Directions for this task.
Reproduce everything in the passage on Hamburg's Kaiserkeller, from "To each of the" down to "sending the Beatles.".

Passage for review.
+ + + + + + +

It didn’t matter. When the joint was rocking, there was no better place to play. But as time wore on, the once-naive Scousers began to notice another vibe in the Kaiserkeller—a core of intense, dark violence just under the glitzy surface. Willy Limper had presented himself as a dimpled, jolly old German geezer, but “a nice vicious streak” revealed the essential man. He ran Koschmider’s infamous empire—a network of seedy music and strip clubs—with an iron fist that struck swiftly and without mercy. As one musician remembers observing: “When somebody didn’t pay their bill, they were hauled into Willy’s office so we could watch what was going on. The waiters had koshes”—leather saps—“and would stand in a semicircle, whacking the guy from one waiter to the next, playing tennis with him.” Other times, violators were kicked senseless and then hauled into the back alley, where they were dumped, unconscious, alongside the garbage. Entertainment was merely a sideline for Koschmider. His tentacles extended to all kinds of vice—prostitution, child pornography, drugs, and protection. “Limper was the leader of his gang, and the waiters were his enforcers,” says an observer.
It was a familiar showbiz story. As in Cuba and Las Vegas, entertainment provided a glamorous front for racketeers. But as Derry and the Seniors acclimated themselves to the Reeperbahn, they viewed their situation as being quite wonderful indeed. “We were in heaven,” Casey says. Audiences loved them. They drank their weight in free vodka and whiskey. They discovered big department stores in Mönckebergstrasse, whose restaurants served schwartzwalder kirschtorte—rich cakes filled with wonderful cream that were unlike anything they’d eaten in Liverpool. And they gorged on sex. According to one of the musicians, “you had to chase and work at British girls.” The minute they hit Hamburg, however, it seemed as if “girls came out of the woodwork.” There was a girl for everybody, and not just edge-of-the-bed virgins, like back home. These girls were polished, stylish, smart, and fashionable. The musicians were invited to the homes of their German girlfriends, introduced to approving mothers, and then hauled upstairs to bed. The Scousers were shocked, just shocked! Even more so when they all got gonorrhea. “We were going to marry those girls,” says one of the Seniors, “never realizing that Willy Limper was giving it to them, as were most of the waiters.”
To each of the Seniors alike, it “was like being released into a sweet shop, a first-class orgy.” So it was not surprising that after a month of pure bliss, the Seniors panicked when a letter from Allan Williams arrived, threatening to torpedo their perfect world. According to Williams, Koschmider had another club on the Grosse Freiheit that begged for another Liverpool band. That, in itself, actually seemed promising; it would be good, they thought, to have some companionship in Hamburg. But the Seniors were convinced that the group in question “would ruin the scene.”
Williams’s letter delivered the news: he was sending the Beatles.

+ + + + + + +

[Stored data]
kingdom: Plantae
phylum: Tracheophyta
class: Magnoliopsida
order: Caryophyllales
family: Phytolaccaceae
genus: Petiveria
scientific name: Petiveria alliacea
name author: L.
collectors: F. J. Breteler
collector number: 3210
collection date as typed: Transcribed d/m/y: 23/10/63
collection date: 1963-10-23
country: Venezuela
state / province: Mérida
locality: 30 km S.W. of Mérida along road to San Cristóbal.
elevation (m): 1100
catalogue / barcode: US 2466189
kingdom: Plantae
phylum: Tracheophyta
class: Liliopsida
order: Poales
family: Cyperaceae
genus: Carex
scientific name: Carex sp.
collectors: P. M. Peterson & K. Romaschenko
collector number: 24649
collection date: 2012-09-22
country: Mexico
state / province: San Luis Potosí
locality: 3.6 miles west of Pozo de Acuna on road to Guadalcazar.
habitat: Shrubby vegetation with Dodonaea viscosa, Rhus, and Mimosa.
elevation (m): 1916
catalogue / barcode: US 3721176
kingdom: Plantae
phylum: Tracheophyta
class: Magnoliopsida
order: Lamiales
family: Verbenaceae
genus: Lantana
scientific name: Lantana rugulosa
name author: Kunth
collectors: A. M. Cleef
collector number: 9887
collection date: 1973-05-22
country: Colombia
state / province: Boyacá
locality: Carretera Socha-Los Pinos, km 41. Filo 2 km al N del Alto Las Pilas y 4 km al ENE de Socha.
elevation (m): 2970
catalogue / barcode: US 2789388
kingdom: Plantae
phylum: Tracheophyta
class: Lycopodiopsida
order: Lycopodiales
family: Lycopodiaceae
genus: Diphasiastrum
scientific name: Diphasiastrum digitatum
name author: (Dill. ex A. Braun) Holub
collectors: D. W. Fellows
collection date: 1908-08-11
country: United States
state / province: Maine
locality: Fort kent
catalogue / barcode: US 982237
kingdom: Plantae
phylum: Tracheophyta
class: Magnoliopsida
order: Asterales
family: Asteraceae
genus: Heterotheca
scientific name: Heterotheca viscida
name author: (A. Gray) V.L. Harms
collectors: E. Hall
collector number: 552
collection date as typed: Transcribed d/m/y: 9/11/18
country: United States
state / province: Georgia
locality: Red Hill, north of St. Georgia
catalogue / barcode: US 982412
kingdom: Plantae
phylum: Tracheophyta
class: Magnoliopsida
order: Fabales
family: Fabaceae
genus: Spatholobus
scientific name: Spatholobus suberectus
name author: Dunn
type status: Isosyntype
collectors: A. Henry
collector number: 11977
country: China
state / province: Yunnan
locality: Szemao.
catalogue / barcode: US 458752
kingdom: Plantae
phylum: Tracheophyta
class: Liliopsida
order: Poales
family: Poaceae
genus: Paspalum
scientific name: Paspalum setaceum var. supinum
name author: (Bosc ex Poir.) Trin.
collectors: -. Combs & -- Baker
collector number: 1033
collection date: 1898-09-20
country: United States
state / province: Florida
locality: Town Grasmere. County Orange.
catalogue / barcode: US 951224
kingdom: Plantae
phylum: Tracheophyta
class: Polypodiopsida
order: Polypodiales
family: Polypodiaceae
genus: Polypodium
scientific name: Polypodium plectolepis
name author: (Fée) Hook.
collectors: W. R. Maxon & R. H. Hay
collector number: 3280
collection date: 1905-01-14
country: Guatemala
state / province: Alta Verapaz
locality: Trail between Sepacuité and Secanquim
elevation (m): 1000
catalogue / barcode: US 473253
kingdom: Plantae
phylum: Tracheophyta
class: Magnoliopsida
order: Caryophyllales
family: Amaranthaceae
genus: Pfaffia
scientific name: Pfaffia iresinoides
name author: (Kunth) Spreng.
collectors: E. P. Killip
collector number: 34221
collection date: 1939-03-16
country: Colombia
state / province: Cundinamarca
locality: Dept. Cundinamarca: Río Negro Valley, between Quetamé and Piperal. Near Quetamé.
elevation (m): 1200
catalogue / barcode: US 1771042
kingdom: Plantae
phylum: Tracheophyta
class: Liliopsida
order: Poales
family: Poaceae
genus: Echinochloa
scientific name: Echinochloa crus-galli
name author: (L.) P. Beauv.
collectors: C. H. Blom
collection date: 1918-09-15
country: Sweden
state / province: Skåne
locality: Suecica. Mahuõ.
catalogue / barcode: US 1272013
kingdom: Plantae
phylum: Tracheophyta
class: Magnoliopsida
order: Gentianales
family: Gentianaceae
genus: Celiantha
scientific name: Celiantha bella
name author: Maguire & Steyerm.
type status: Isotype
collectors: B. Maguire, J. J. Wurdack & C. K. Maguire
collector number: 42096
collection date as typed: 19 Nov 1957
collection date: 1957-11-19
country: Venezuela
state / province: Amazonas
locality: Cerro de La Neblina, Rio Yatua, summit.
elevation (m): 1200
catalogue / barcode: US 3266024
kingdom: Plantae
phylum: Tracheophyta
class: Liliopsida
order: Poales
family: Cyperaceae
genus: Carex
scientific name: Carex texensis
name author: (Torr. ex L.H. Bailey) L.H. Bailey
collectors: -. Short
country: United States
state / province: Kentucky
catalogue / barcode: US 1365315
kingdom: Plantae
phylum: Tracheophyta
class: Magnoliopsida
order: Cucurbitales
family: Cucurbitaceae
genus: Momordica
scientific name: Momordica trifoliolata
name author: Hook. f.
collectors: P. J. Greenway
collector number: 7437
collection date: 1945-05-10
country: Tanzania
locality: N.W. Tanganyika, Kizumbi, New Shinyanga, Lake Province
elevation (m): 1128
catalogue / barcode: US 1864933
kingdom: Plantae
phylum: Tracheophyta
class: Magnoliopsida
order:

+ + + + + + +

Completed task.
To each of the Seniors alike, it “was like being released into a sweet shop, a first-class orgy.” So it was not surprising that after a month of pure bliss, the Seniors panicked when a letter from Allan Williams arrived, threatening to torpedo their perfect world. According to Williams, Koschmider had another club on the Grosse Freiheit that begged for another Liverpool band. That, in itself, actually seemed promising; it would be good, they thought, to have some companionship in Hamburg. But the Seniors were convinced that the group in question “would ruin the scene.”
Williams’s letter delivered the news: he was sending the Beatles.